There’s also the revenue component. With CMS revenue declining on some items, revenue management for physician offices is becoming more important. At the same time, physician offices are facing an increase in demand as value based payment models incentivize a shift to lower-cost care settings that fit the needs of changing patient demographics that seek greater flexibility.
Medline Newsroom: What would you consider the biggest benefit of bringing lab in-house and how does lab improve physician practice services?
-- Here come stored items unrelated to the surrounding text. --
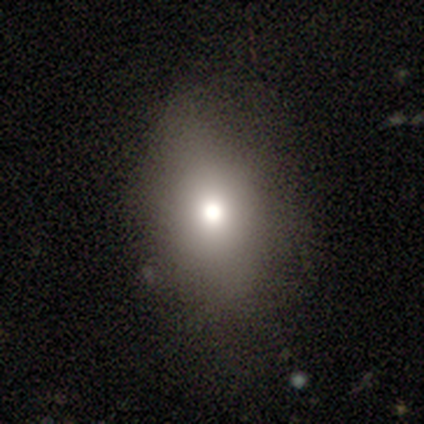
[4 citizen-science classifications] smooth_or_featured: smooth (p=0.75) [alt: featured or disk p=0.25]
how_rounded: in between (p=1.00)
merging: none (p=0.75) [alt: minor disturbance p=0.25]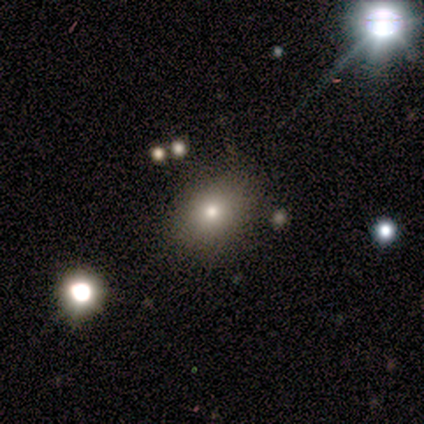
Smooth or featured: smooth — 80% (star or artifact — 20%)
How rounded: round — 100%
Merging: none — 75% (major disturbance — 25%)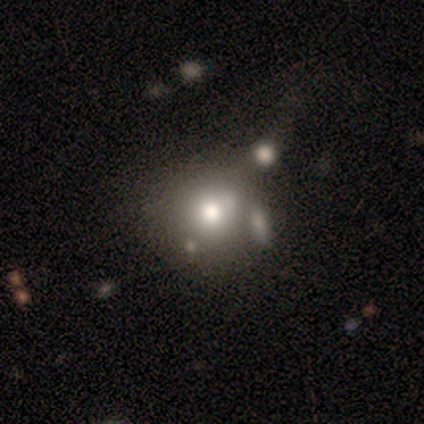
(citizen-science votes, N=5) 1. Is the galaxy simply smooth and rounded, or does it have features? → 100% smooth, 0% featured or disk, 0% star or artifact.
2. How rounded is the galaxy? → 100% round, 0% in between, 0% cigar-shaped.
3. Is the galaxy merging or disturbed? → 60% none, 40% minor disturbance, 0% major disturbance, 0% merger.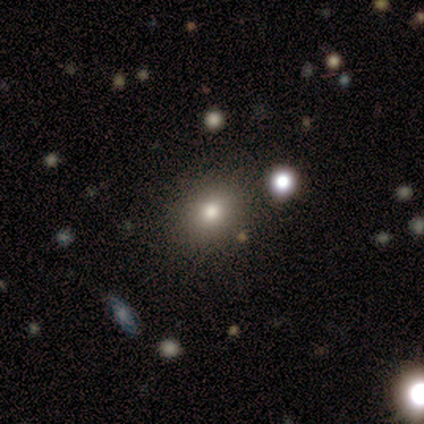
Smooth or featured?
  - smooth: 62% *
  - featured or disk: 25%
  - star or artifact: 12%
How rounded?
  - round: 80% *
  - in between: 20%
  - cigar-shaped: 0%
Merging?
  - none: 86% *
  - minor disturbance: 14%
  - major disturbance: 0%
  - merger: 0%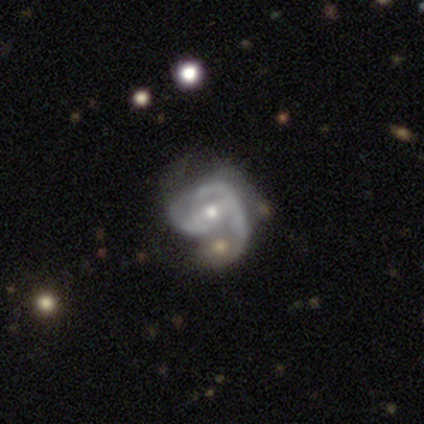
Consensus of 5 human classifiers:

Sharpe: A significant benefit of doing onsite lab testing is that it makes it a lot easier for a physician to look a patient in the eye and provide guidance during the same visit. There’s also a revenue component. Medicare continues to lower reimbursements on a majority of the services that physicians offer. If today physicians are sending their lab tests out to a reference lab, the outside lab is capturing that revenue and not the physician practice. And if a sample is lost, additional challenges can arise.
Also, providers who wait for lab results to be returned must successfully reach the patient again with the results, which is made all the more complicated because of HIPAA requirements. There’s a lot of inefficiency in that for the clinician and the patient which can be minimized with in-house labs.
Looking at physician offices, we know that the millennials are their largest patient population, and 22% of Americans are millennials. Through surveys, we know that the number one reason millennials switch physicians is because they can’t get immediate access to results. If I’m a practitioner, I would think about bringing some tests into my facility today that could give patients immediate results.